Investing in dividend stocks can be a great way to build a substantial nest egg for retirement. One strategy I’m using to try and get rich is to invest in FTSE 100 dividend stocks.
Any dividends I receive are ploughed back into buying more UK shares. So as the number of shares I own grows, the amount of dividends I receive also rises which, in turn, gives me more money to buy shares… you get the idea.
This concept of “earning interest on my interest” is known as compounding. It’s an effect that accelerates over time, and over a period of decades can turbocharge an investor’s wealth, as shown below.
In this example, a £20,000 lump sum investment could turn into £188,430.68 over 30 years. That’s based on the 7.5% average annual return of Footsie shares since 1984.
Millionaire stocks
Investing in FTSE 100 dividend shares is perhaps the best way to play the compounding theme.
Large-cap shares usually have better financial strength and earnings resilience than smaller companies. Combined, these qualities usually give them the firepower to pay large and increasing dividends over the long term.
Recent data from AJ Bell shows this is a common tactic with the ISA millionaires it has on its books. The 10 most popular UK shares with this set of investors all trade on the FTSE 100. And seven of these — including Lloyds, Legal & General and National Grid — all carry dividend yields above the 3.8% index average.
A popular FTSE stock
Shell (LSE:SHEL) sits at the top of this hallowed list. According to AJ Bell, some 39% of the ISA millionaires it services have the oil producer in their portfolio.
This is unsurprising at first glance. Shell — which sits in the top 10 alongside BP — has exceptional cash flows that enables it to pay solid dividends.
Demand for oil stocks has increased too, following the recent jump in energy values.

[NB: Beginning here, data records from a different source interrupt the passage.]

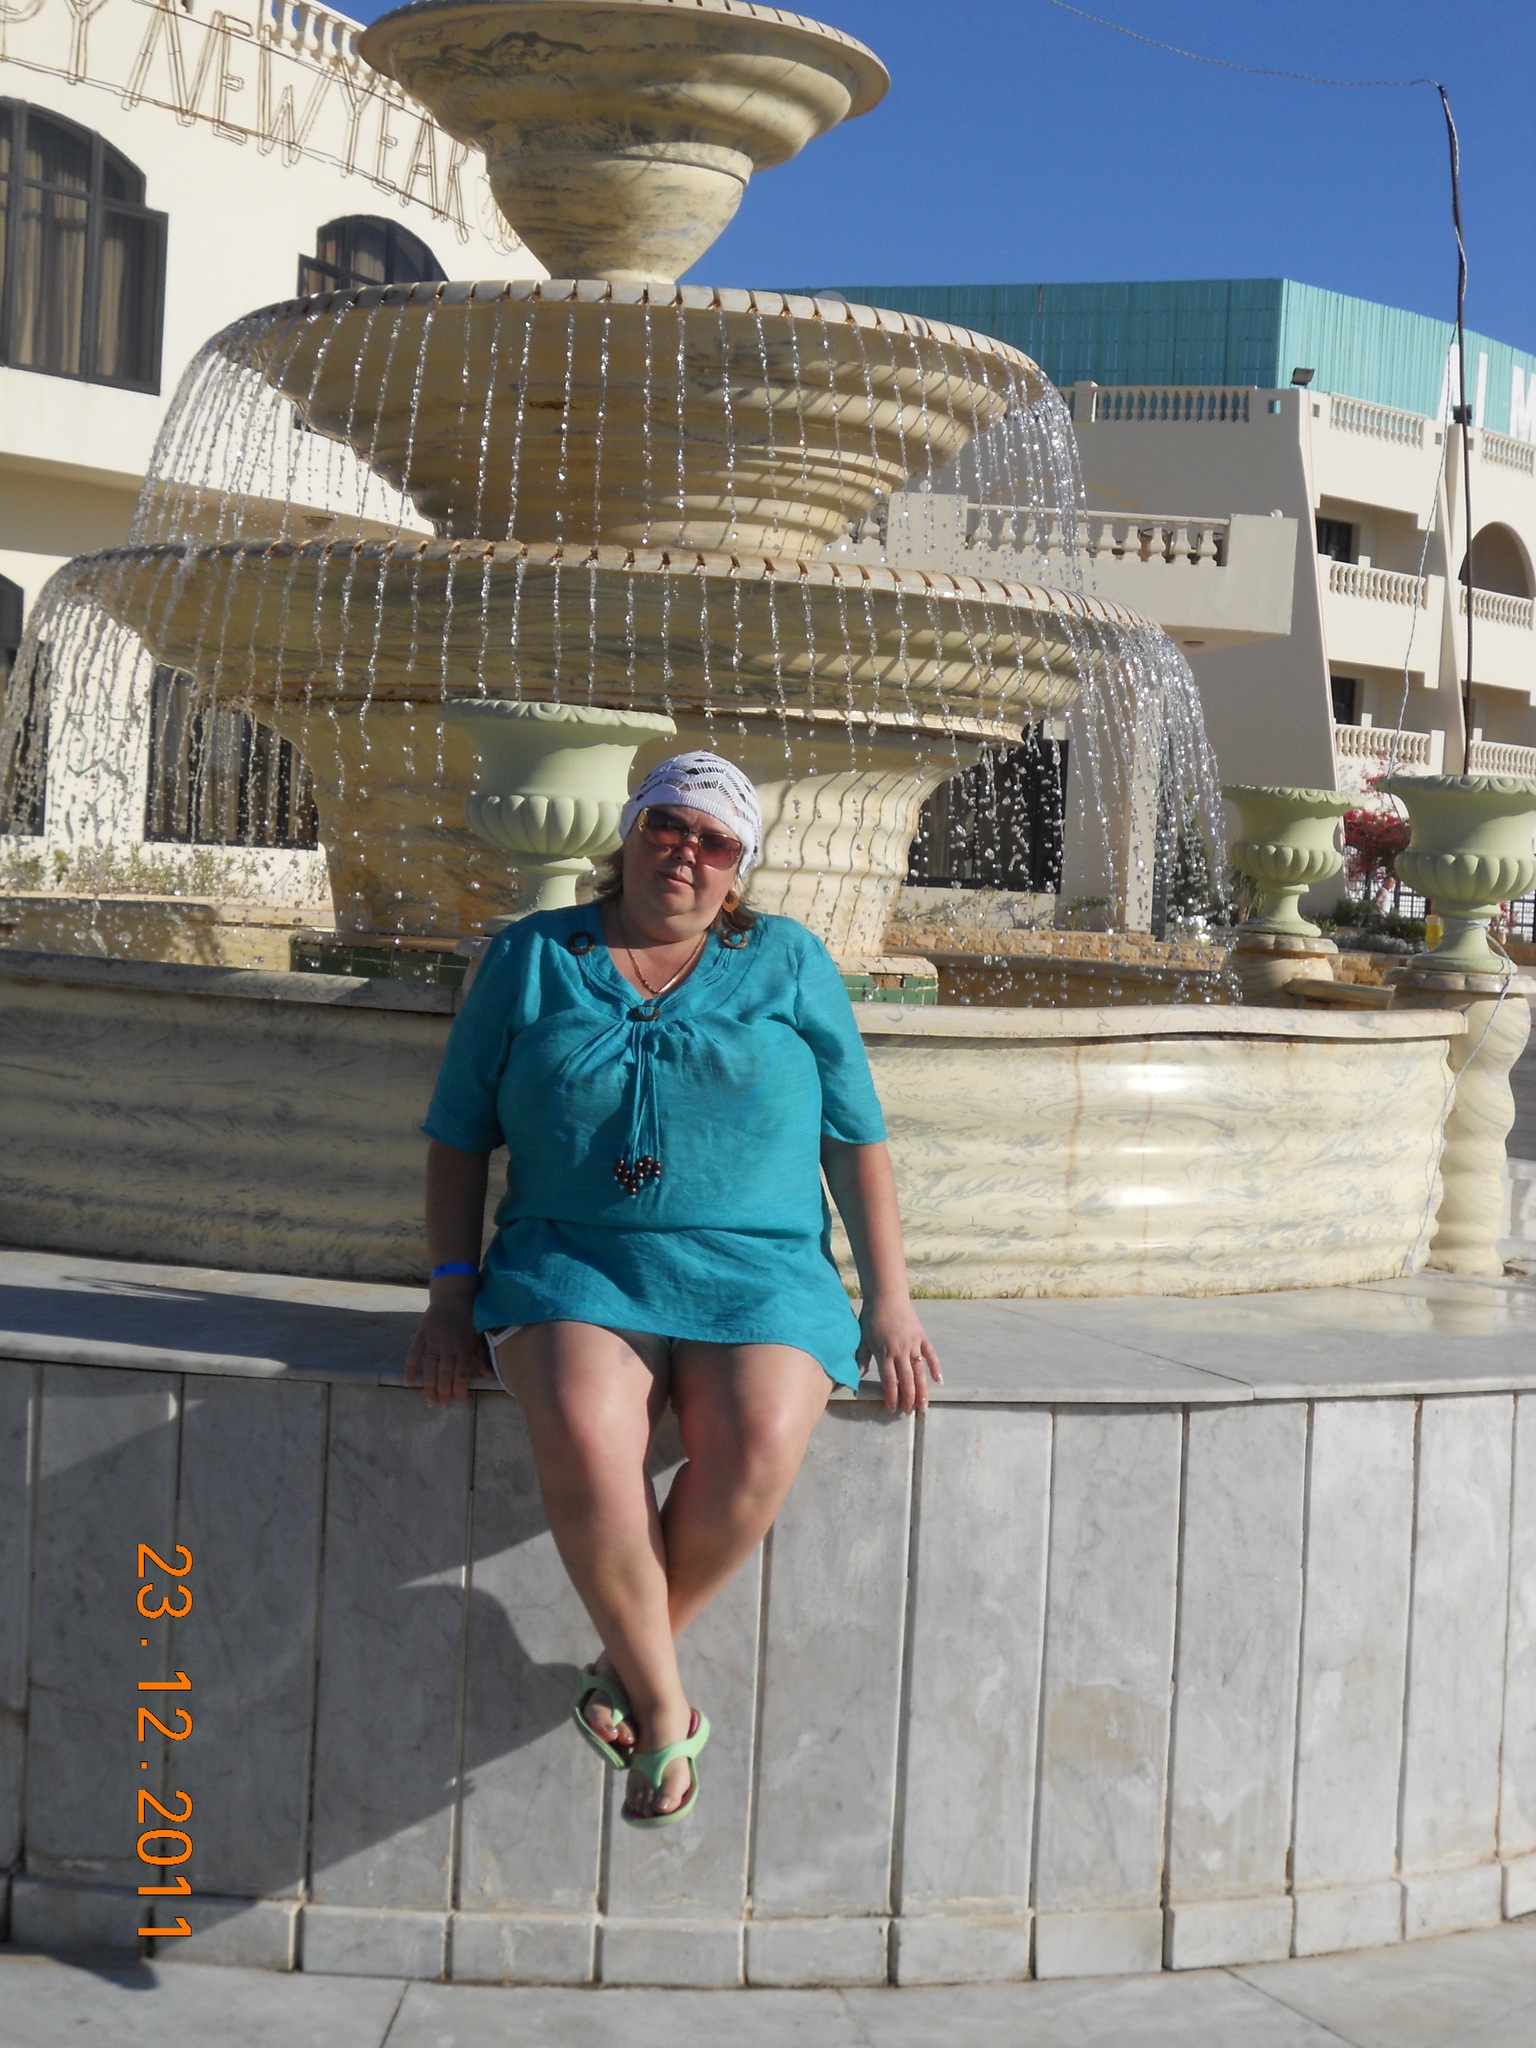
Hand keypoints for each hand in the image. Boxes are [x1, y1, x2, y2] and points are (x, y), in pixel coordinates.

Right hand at [404, 1286, 486, 1407]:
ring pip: (430, 1367)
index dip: (459, 1387)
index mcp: (464, 1346)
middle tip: (441, 1406)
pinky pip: (414, 1353)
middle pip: (445, 1373)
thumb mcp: (478, 1336)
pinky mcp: (422, 1334)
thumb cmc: (468, 1318)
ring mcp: (434, 1340)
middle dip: (444, 1391)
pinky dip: (410, 1367)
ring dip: (429, 1385)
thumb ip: (481, 1357)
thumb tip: (488, 1376)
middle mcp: (449, 1345)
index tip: (457, 1399)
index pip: (462, 1371)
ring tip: (429, 1401)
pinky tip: (408, 1382)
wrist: (453, 1296)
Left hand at [857, 1293, 941, 1414]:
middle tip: (909, 1412)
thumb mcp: (862, 1339)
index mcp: (884, 1353)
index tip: (891, 1408)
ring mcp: (913, 1344)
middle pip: (907, 1380)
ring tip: (924, 1405)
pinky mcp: (922, 1337)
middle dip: (908, 1398)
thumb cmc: (871, 1318)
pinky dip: (936, 1367)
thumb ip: (860, 1359)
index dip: (891, 1396)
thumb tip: (855, 1378)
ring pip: (920, 1371)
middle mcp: (900, 1351)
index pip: (890, 1380)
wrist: (886, 1296)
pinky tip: (939, 1381)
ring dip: (923, 1390)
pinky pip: (931, 1354)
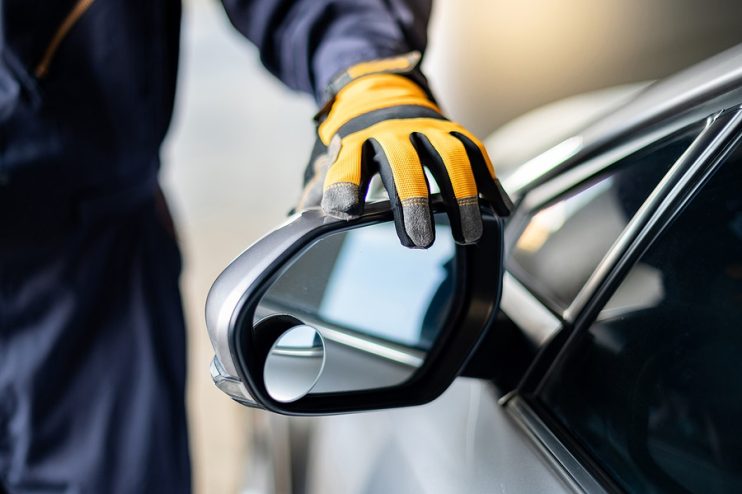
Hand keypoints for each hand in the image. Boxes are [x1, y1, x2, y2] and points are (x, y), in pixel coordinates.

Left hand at [298, 58, 510, 247]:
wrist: (382, 92)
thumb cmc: (358, 142)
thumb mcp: (334, 159)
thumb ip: (322, 188)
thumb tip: (298, 219)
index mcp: (355, 140)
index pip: (347, 163)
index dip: (345, 184)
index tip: (345, 212)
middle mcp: (392, 132)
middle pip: (403, 165)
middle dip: (414, 202)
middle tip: (420, 241)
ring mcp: (427, 129)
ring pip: (449, 159)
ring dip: (461, 197)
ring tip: (468, 235)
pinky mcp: (454, 131)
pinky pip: (477, 154)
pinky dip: (490, 182)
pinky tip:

While oil prices may remain robust, I don’t plan to buy Shell shares for my ISA, even though they offer a 4.5% dividend yield. The long-term investment outlook here remains uncertain as electric vehicle sales and demand for renewable energy takes off.
The FTSE stock isn’t doing itself any favours by scaling back its green energy strategy either. It now plans to reduce the net carbon intensity of the energy it sells by 15% to 20% by the end of the decade as new fossil fuel projects come online.
This is down from a previous target of 20%.
A better buy
I’d much rather use any spare cash to increase the number of Aviva (LSE:AV.) shares I own. It has a far clearer route to generating long-term profits and, by extension, dividends in my portfolio.
The financial services space is exceptionally competitive so companies like this need to paddle extremely hard to win business.
But Aviva — which carries a 7.2% dividend yield — has shown it has the tools to thrive in this cut-throat environment. It’s the largest provider of general and life insurance in the UK, and has leading positions in Ireland and Canada.
And the company will have terrific opportunities to grow business across its protection, insurance and retirement lines as the elderly populations rapidly expand. This is why 28% of AJ Bell’s ISA millionaires currently hold Aviva shares.